If an arbitrator resigns, or if both parties agree to end the arbitrator's role, this does not mean they accept any specific reason or claim made against the arbitrator. 

Procedure for Challenging an Arbitrator Under Section 14 of the Act

 Parties to arbitration may challenge an arbitrator if there are valid reasons under the criteria outlined above. Here’s an overview of the procedure:

  1. The party must communicate the ground of the challenge to the tribunal and arbitrator as soon as possible.

  2. In case the arbitrator does not voluntarily step down, the parties can seek the halp of   the court. The court, after examining the evidence, will judge the merit of the challenge. 

  3.  If the court finds the grounds valid, it will terminate the arbitrator's mandate. Following this, a replacement arbitrator is appointed 

Appropriate Forum to Challenge Under Section 14

Traditionally, the belief was that applications under Section 14 of the Arbitration Act could only be submitted to the High Court or the Supreme Court. This interpretation aligned with Section 2(1)(e) of the Act, as it was perceived that only higher courts could oversee arbitrator appointments or substitutions. Earlier High Court decisions, such as Raksha Vigyan Karamchari Sahkari Awas Samiti Ltd. v. Proto Developers and Technologies Pvt. Ltd. and DDA v. Tara Chand Sumit Construction Co., upheld this view, restricting the substitution power to the High Court for domestic arbitration and the Supreme Court for international arbitration. Similar views were taken by various High Courts, including Gujarat, Bombay, Kerala, Allahabad, and Calcutta, emphasizing the higher court's exclusive role in certain arbitration matters.

Shift in Legal Landscape: Swadesh Kumar Agarwal v.
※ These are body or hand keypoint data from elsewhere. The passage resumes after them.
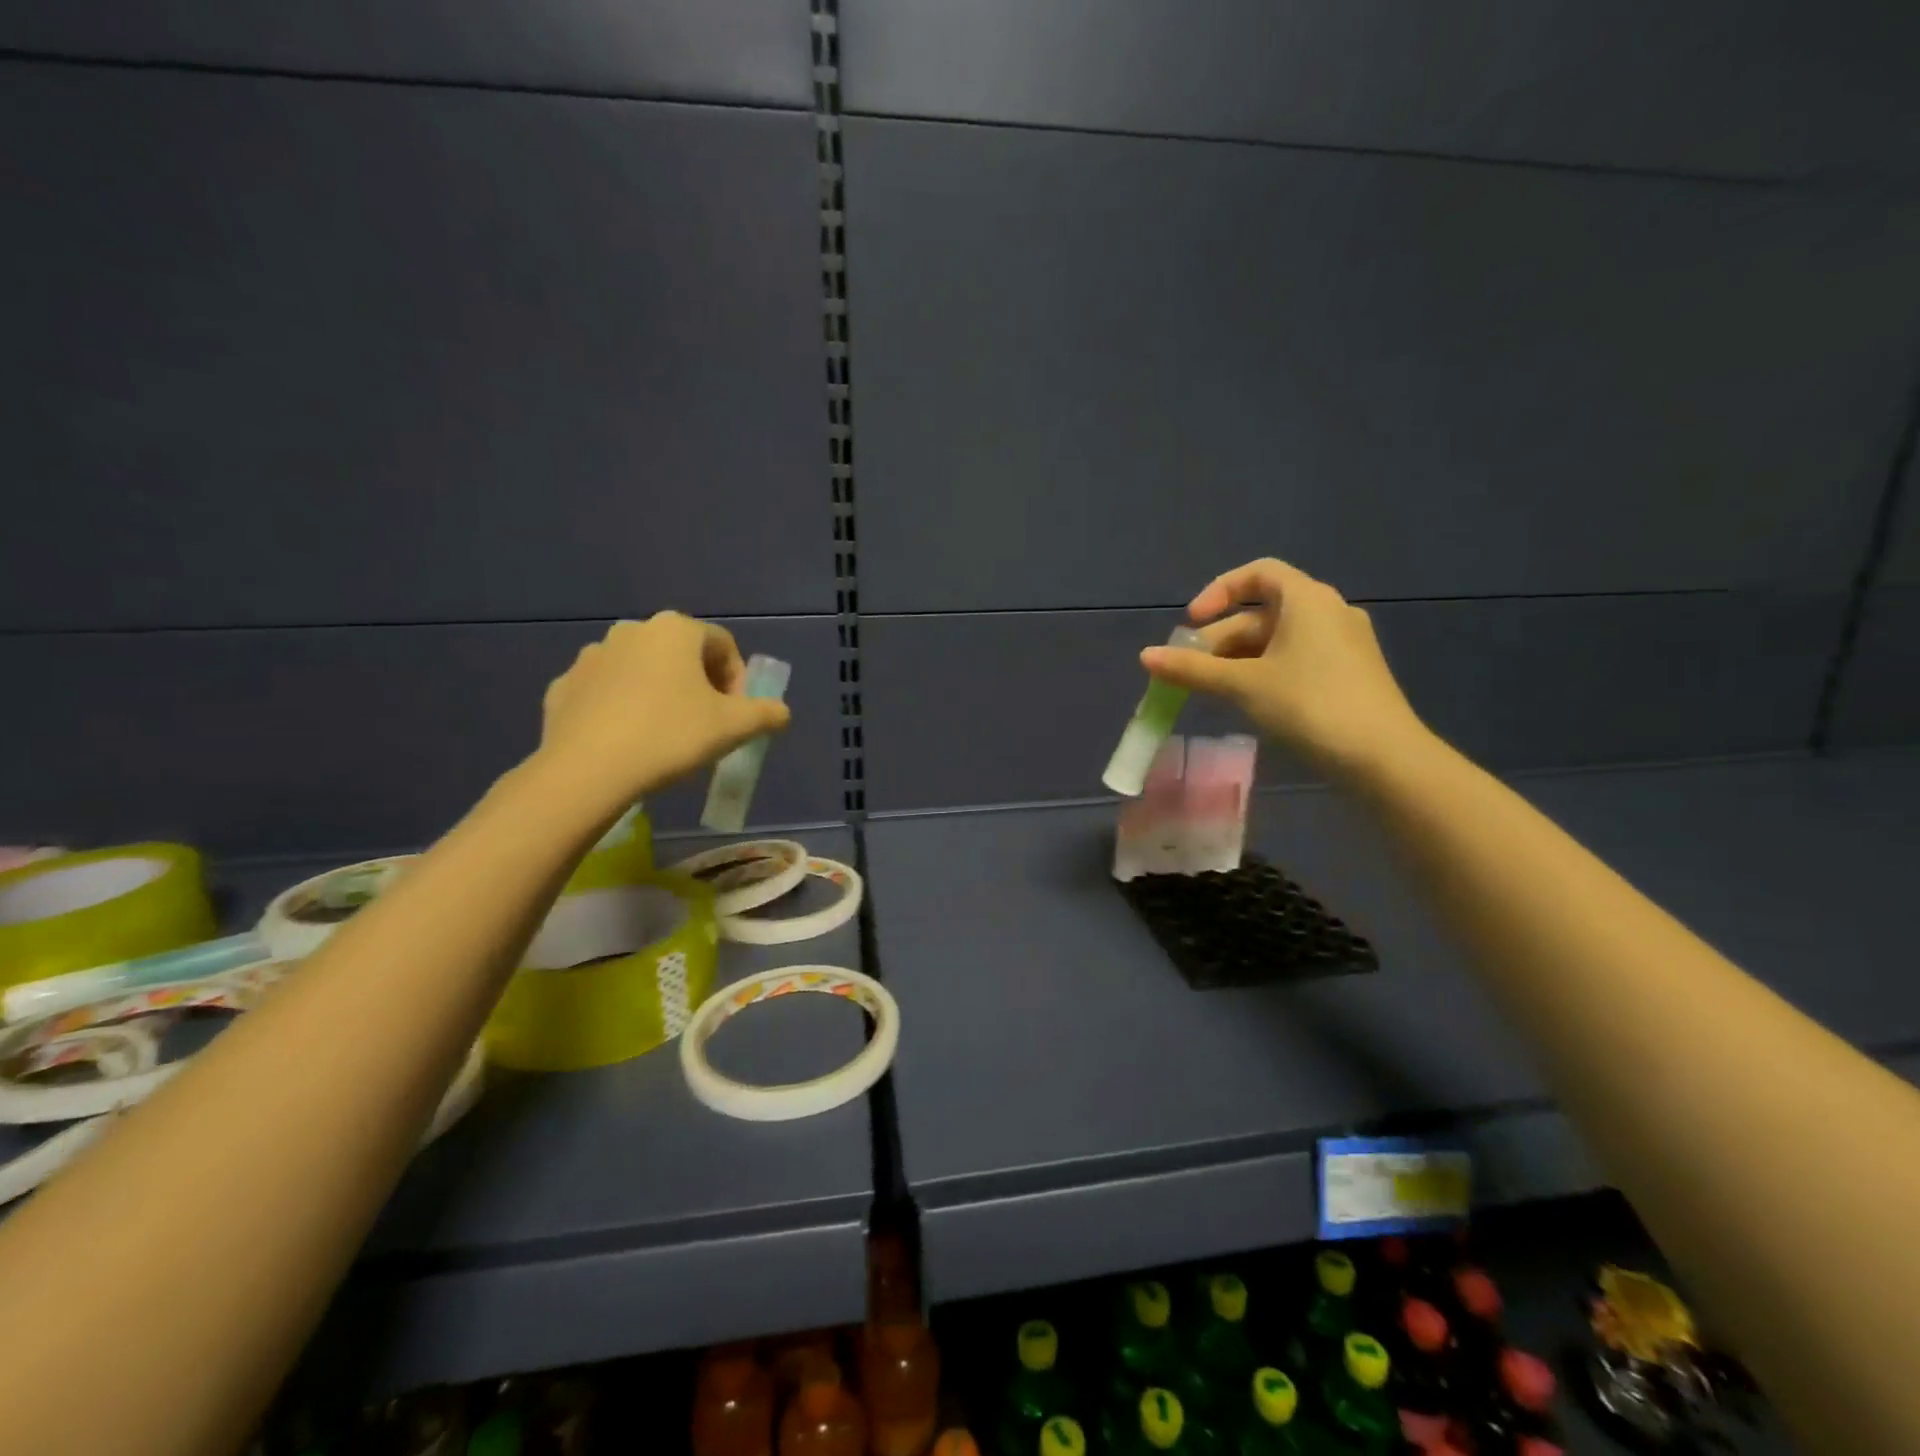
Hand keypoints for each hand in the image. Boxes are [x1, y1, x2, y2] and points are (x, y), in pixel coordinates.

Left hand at [534, 614, 790, 810]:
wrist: (587, 770)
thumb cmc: (670, 736)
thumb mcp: (734, 727)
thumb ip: (766, 714)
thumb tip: (781, 712)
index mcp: (676, 630)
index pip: (723, 646)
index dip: (737, 681)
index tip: (735, 715)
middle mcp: (632, 631)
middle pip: (681, 655)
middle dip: (699, 686)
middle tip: (705, 725)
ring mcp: (592, 656)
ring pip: (642, 672)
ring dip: (660, 694)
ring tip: (665, 736)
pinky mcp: (563, 686)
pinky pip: (606, 692)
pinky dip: (622, 709)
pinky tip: (628, 742)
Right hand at [1140, 558, 1430, 780]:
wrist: (1382, 757)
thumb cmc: (1309, 706)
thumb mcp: (1243, 686)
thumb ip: (1193, 669)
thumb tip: (1145, 656)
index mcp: (1308, 599)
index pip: (1258, 573)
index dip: (1219, 591)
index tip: (1192, 622)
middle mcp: (1330, 612)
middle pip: (1264, 611)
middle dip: (1222, 638)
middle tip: (1191, 670)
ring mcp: (1345, 643)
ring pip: (1279, 639)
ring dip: (1240, 658)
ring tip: (1213, 690)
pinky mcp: (1350, 673)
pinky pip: (1298, 658)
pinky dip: (1266, 670)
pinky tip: (1249, 701)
Dinesh Kumar Agarwal (2022) 

The Supreme Court’s decision in Swadesh Kumar Agarwal introduced a shift, stating that applications under Section 14(1)(a) could be brought before the "court" as defined under Section 2(1)(e), including District Courts when appropriate. The Supreme Court clarified that challenges to an arbitrator's mandate on grounds like undue delay should be addressed by the relevant District Court, rather than restricting it to the High Court or Supreme Court. Although considered obiter dicta, these observations have guided recent High Court rulings.

Post Swadesh Kumar Agarwal: High Court Perspectives

Subsequent High Court rulings, including the Delhi and Calcutta High Courts in cases like National Highways Authority of India v. Third Rock Consultants (P) Ltd. and Gammon Engineers & Contractors (P) Ltd. v. State of W.B. [6]., have aligned with the Supreme Court’s stance, affirming that applications under Section 14 may be entertained by District Courts where relevant. This interpretation helps prevent procedural conflicts and respects the hierarchy of jurisdiction.

The Swadesh Kumar Agarwal decision has clarified the jurisdictional interpretation of Section 14, potentially overruling prior views of several High Courts. This evolving perspective allows for greater consistency in arbitration law and promotes efficient dispute resolution by empowering District Courts to address certain Section 14 applications directly. Further clarity from the Supreme Court could help solidify this approach.